By Amy Weider
After any body trauma occurs in life one needs to make amends and heal from it. When we are going through a painful life event or any attempt to heal, the process can become increasingly difficult when you are not believed. Learning to regain the trust in your body after you have been invalidated and told to do otherwise can be increasingly difficult. Here I am going to explain a bit about my body trauma, the ways it occupies my life and how I have rebuilt the trust with my body. Trigger warning: mention of sexual assault.
As April is Sexual Assault Awareness month, I thought this would be the perfect time for me to further explore and write about my connected relationship between being a survivor of both sexual assault and Crohn’s Disease. For me as both a sexual assault survivor and someone with an invisible illness, Crohns Disease, I never thought the two could relate, but after I started understanding my assaults more and the ways I handled it, it all felt too familiar. A big linkage is the fact that the people you confide in to express your pain, cannot see either trauma. In both of these life events, folks had to take my word for my pain and believe me. I am so thankful that I was given believing from family and friends and their constant love and support to pick me up and help me through these times. But the world still manages to seep in and flood the mind with doubt and complexities to both of these things in my life.
When people don’t believe you are in pain or what you are going through because it is internal, it causes forever damage to your relationship with trusting your own body. When I was first going through my Crohn’s diagnosis it was hard to trust how my body was feeling when I was being told that it is all in my head or when doctors did not know what to do with me and my symptoms. Many times when folks need a medical diagnosis, they are brushed off as wanting attention or they “don't have it as bad as others,'' having symptoms that appear to be less urgent.This is very samiliar retohric we hear in the media and our everyday lives when it comes to talking about sexual assault survivors. Both survivors of assault and invisible illnesses experience a forgein threat to their body and both engage with the world’s pre conceived notions and ingrained disbelief that relates to the attempt to get help or seek acceptance.
Another experience that seems to be universal among folks with body trauma is the grieving process that can occur. It is so normal to grieve how your body used to be or function in everyday life pre trauma. In my own experience, I will often refer to myself as “pre-Crohn's Amy” and “post-Crohn’s Amy.” I am absolutely a different person than I was before my Crohn’s diagnosis and a different person than I was before my assaults.
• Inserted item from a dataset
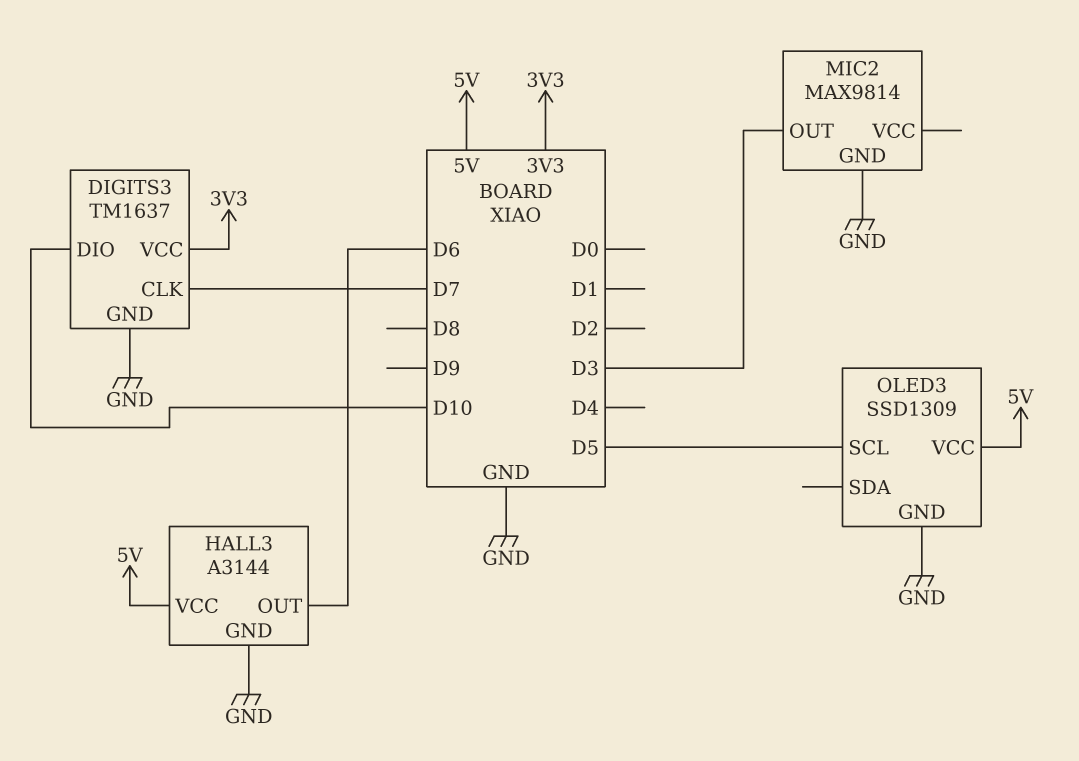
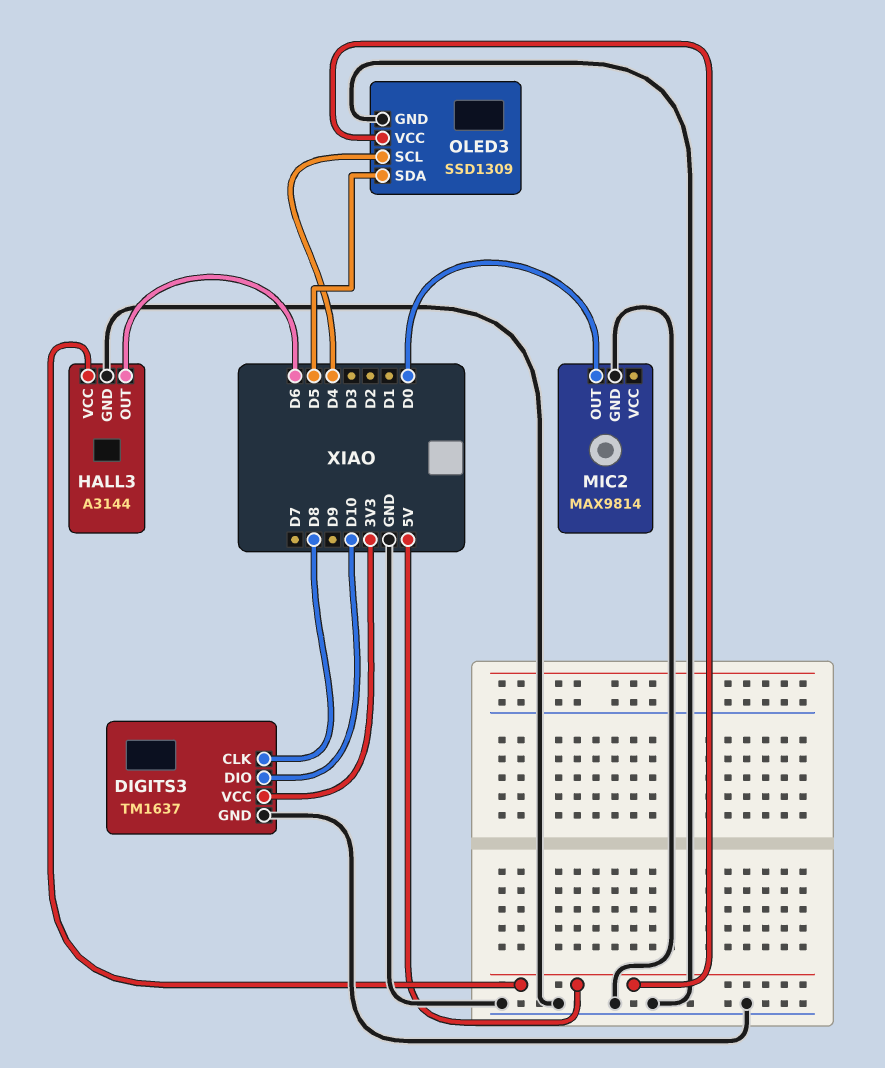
DIGITS3 pin CLK: D7 -> D8
MIC2 pin OUT: D3 -> D0
OLED3 pin SCL: D5 -> D4
OLED3 pin SDA: none -> D5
It can sometimes be hard to accept that things you never chose to do or had any say in affects your life so much and has changed you. I am in love with the person I am today but that does not make it less difficult at times to think about how life would go if these things had not happened.
There is not nearly enough credit given to those who believe what their body tells them they have been through and have to stand up for themselves because of it. I have had to retrain myself to believe when I am in pain and stand up for myself when that happens. I have learned that in society, we have a notion that there is a limited amount of love to be given out. This noise often impacts us and forces us to think “it’s not that bad” or “others have it worse.” Sure, maybe that is true, someone will always have it worse but this is a tactic used so often to diminish someone’s pain and prevent healing. Trusting my body and my pain requires me to take all things that happened to me seriously and not downplay them to make others more comfortable.
My past experiences have given me a sixth sense of listening to my body without questioning it. If I feel tired, stressed or possibly sick I listen and I do what I need to do for further prevention. I do this without any shame now and I think survivors of any body trauma deserve to feel nothing less than prioritizing themselves, their health and their safety. In these times we are constantly being reminded that our bodies are fragile and all we have.